Ground Truth: This week
The mid-year trap: your program looks green, your outcome hasn't moved, and nobody in the room has noticed yet.
If your steering committee left the last update satisfied, this issue is worth reading before the next one. This week I am looking at two programs that hit the same mid-year wall — one team asked the right question and turned 15% adoption into 80% in two months, one team didn't ask it and quietly scrapped a million-dollar AI deployment after peak season. The difference wasn't the technology. It was what each team chose to measure.
Inside: the pattern that separates both programs, a diagnostic prompt to run before you build your next steering committee deck, and the one question worth asking in the room before anyone declares progress.
The Scene
Fifteen Percent
The adoption report landed on a Thursday.
Fifteen percent.

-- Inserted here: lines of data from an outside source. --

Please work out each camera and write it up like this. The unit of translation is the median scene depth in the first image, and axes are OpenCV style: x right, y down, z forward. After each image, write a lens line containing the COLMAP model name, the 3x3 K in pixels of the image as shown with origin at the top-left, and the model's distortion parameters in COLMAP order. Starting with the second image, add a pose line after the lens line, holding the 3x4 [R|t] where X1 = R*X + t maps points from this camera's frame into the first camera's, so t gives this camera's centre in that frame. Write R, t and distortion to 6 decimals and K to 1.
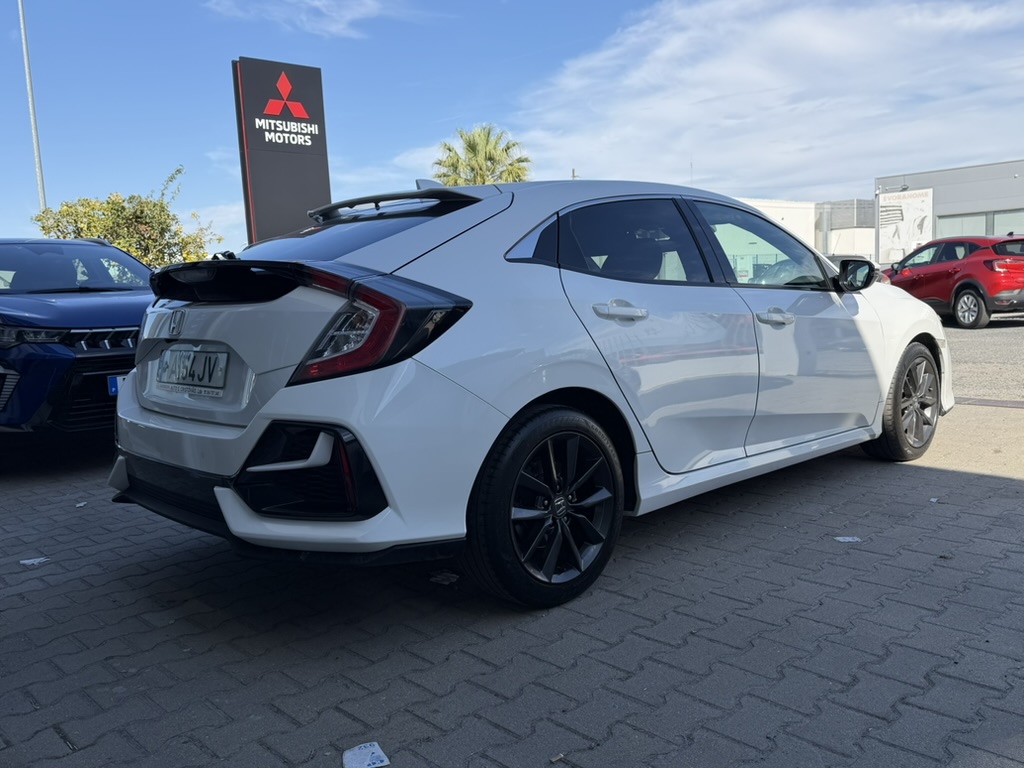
lens RADIAL K [[839.6, 0, 513.2], [0, 839.6, 387.7], [0, 0, 1]] dist [0.008479, -0.013940]
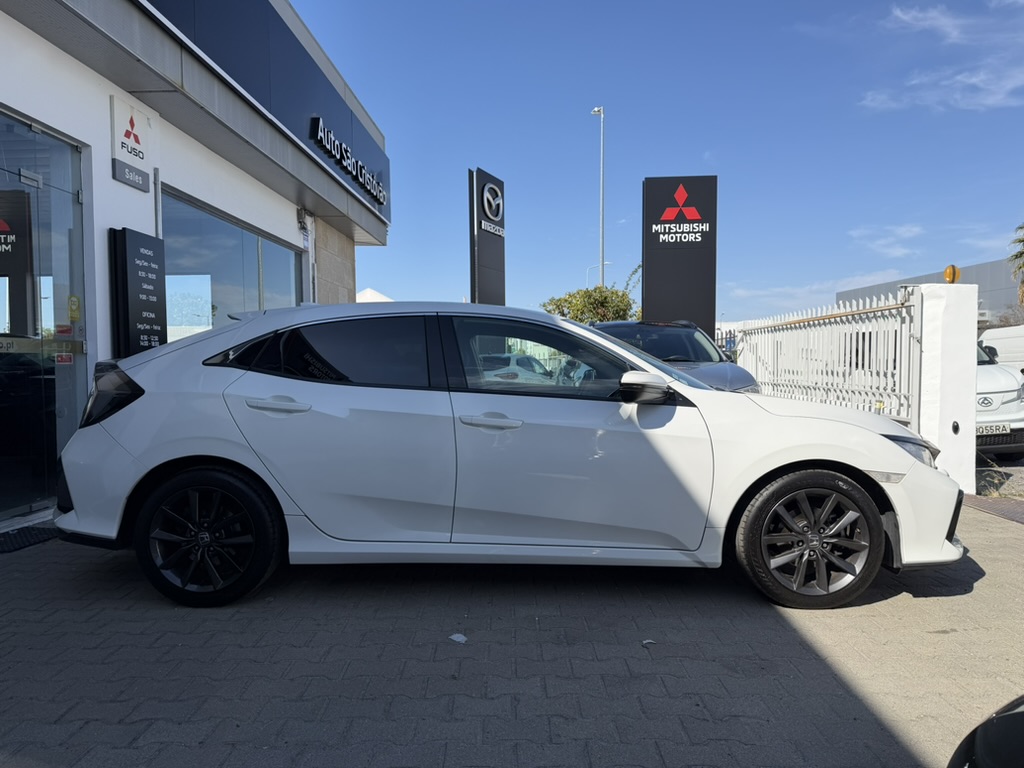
lens RADIAL K [[711.6, 0, 509.3], [0, 711.6, 383.0], [0, 0, 1]] dist [0.055217, -0.071555]
pose [[0.713554, 0.056782, -0.698295, 0.295756], [-0.104257, 0.994219, -0.025691, -0.034119], [0.692799, 0.091134, 0.715349, 0.104724]]
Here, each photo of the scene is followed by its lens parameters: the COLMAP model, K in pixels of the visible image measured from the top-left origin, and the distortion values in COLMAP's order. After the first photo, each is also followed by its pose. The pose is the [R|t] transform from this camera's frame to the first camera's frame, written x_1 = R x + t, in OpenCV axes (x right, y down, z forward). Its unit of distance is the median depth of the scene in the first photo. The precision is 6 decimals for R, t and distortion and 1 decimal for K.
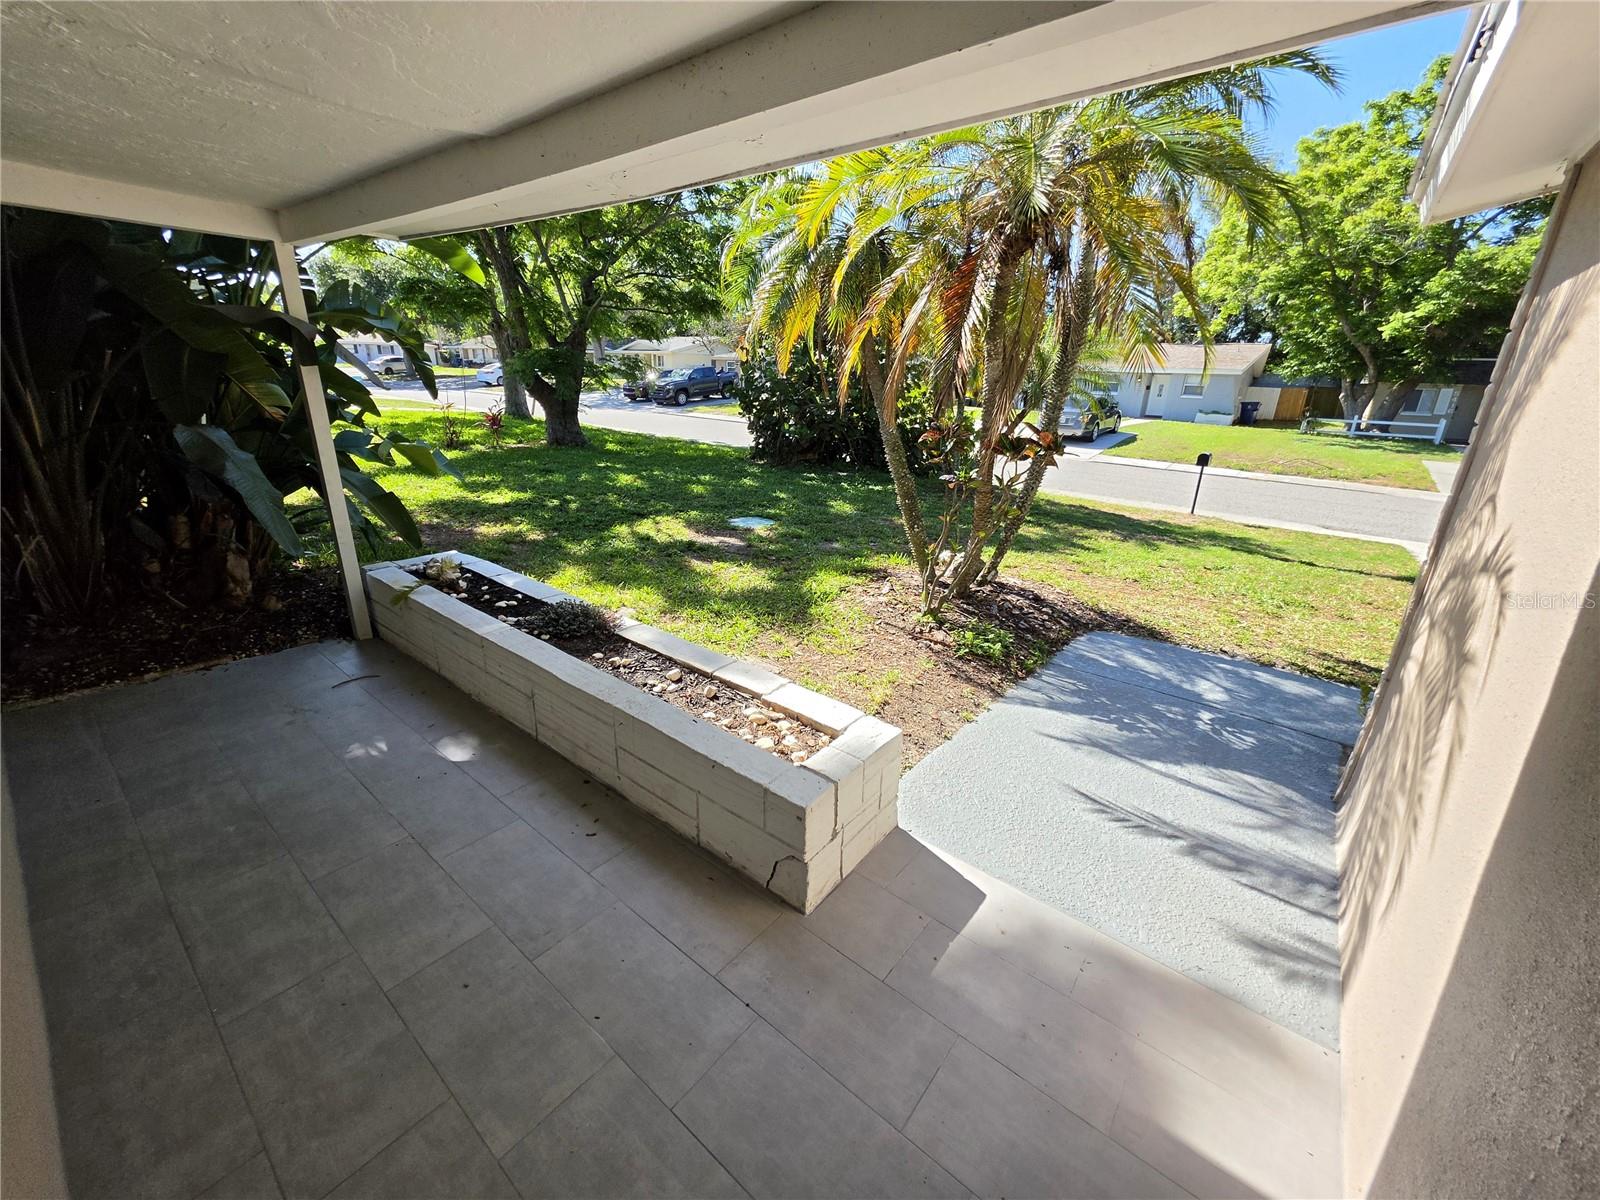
lens RADIAL K [[637.0, 0, 796.0], [0, 637.0, 592.3], [0, 0, 1]] dist [-0.001578, -0.000164]
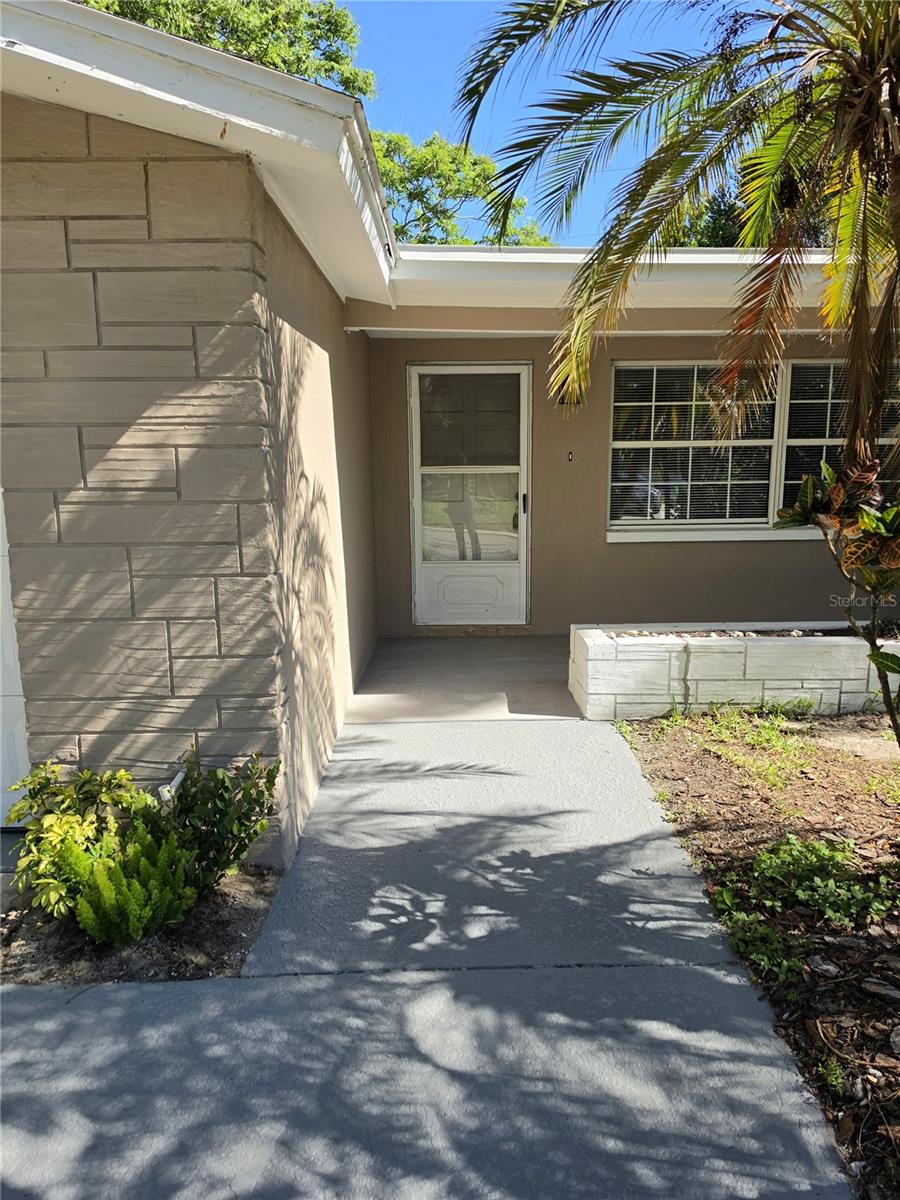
lens RADIAL K [[827.1, 0, 452.7], [0, 827.1, 603.4], [0, 0, 1]] dist [0.059042, -0.060300]
pose [[-0.777369, 0.065000, -0.625677, 1.148476], [-0.232729, 0.894351, 0.382064, -0.384866], [0.584409, 0.442618, -0.680114, 1.472284]]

Four months into a knowledge retrieval system that leadership had called a "strategic investment" in January, only fifteen percent of employees were actually using it. The program director told me she sat with that number for a moment before she walked into the steering committee.
She had two options. The first was the easy one: frame it as a change management problem. People needed more training, more internal communications, more nudging. The technology was sound; the humans just hadn't caught up yet.
She chose the harder one. She called it a workflow design problem.
"The tool was technically correct," she said. "It was also completely invisible in everyone's actual workday. To use it, you had to leave what you were doing, open a separate interface, remember it existed, and then come back. We had built a perfectly good AI that lived in a place nobody went."
The mid-year pivot wasn't glamorous. No new model. No bigger budget. A UI overhaul and a Slack integration — moving the tool to where people already spent their time. By June, adoption was at 80%. New employee onboarding time dropped by half.
The number that changed wasn't the one on the AI dashboard. It was the one the program was originally funded to move.
That is what a mid-year review is supposed to do. Not confirm that the deployment happened. Ask whether the deployment landed where it needed to.
The Truth
What Mid-Year Reviews Don't Ask
Somewhere around the four-month mark, most AI programs develop a reporting problem that nobody names. The metrics available to measure — deployment rates, training completions, license activations — are metrics of build, not metrics of use. They tell you whether the tool was installed. They don't tell you whether the tool changed anything.
McKinsey's latest AI survey found that while 88% of organizations report regular AI use in at least one function, only about one in three have managed to scale across the enterprise. BCG is starker: 60% of companies generate no material value from their AI investments. Five percent create substantial value at scale. A Writer study found 54% of C-suite executives say the internal cultural pressure to adopt AI is actively tearing their organizations apart — not because AI doesn't work, but because it's being bolted onto workflows that were never redesigned to receive it.
That gap is not a technology gap. It is a workflow gap and a data gap, and mid-year reviews are almost never designed to surface either one.
A major global retailer learned the data version of this the expensive way. They invested heavily in a generative AI shopping assistant ahead of peak season. By mid-year it was quietly scrapped — not because the model failed, but because the model had nothing reliable to work with. Product databases were fragmented across legacy systems. The AI was impressive and completely uninformed. Nobody had audited the data pipeline before they audited the model.
The financial services firm and the retailer had the same mid-year moment. One team asked the workflow question in time. One team hadn't thought to ask the data question until it was too late.
Your mid-year review will find whatever it is designed to find. Design it to find the right things.
This week’s Tool
Before You Build the Deck
Run this before building your next mid-year steering committee deck.
Paste this prompt into Claude, ChatGPT, or Gemini after filling in the brackets:
"I am preparing a mid-year AI program review for [program name]. Our deployment metric shows [X%] of users have access to the tool. Our active adoption rate is [Y%]. Help me diagnose the gap between access and use by asking me five questions — about how the tool is integrated into daily workflows, what the data pipeline looks like underneath it, and where employees have to leave their current tools to use it."
If the follow-up questions surface things you haven't presented to your steering committee yet — that is your agenda for the next meeting.
The Question
One for the Room
When your steering committee reviews your mid-year numbers, which question are they actually answering —
"Did we build what we said we would build?"
or
"Did what we built change the work?"
And if it's the first one, who in the room is responsible for asking the second?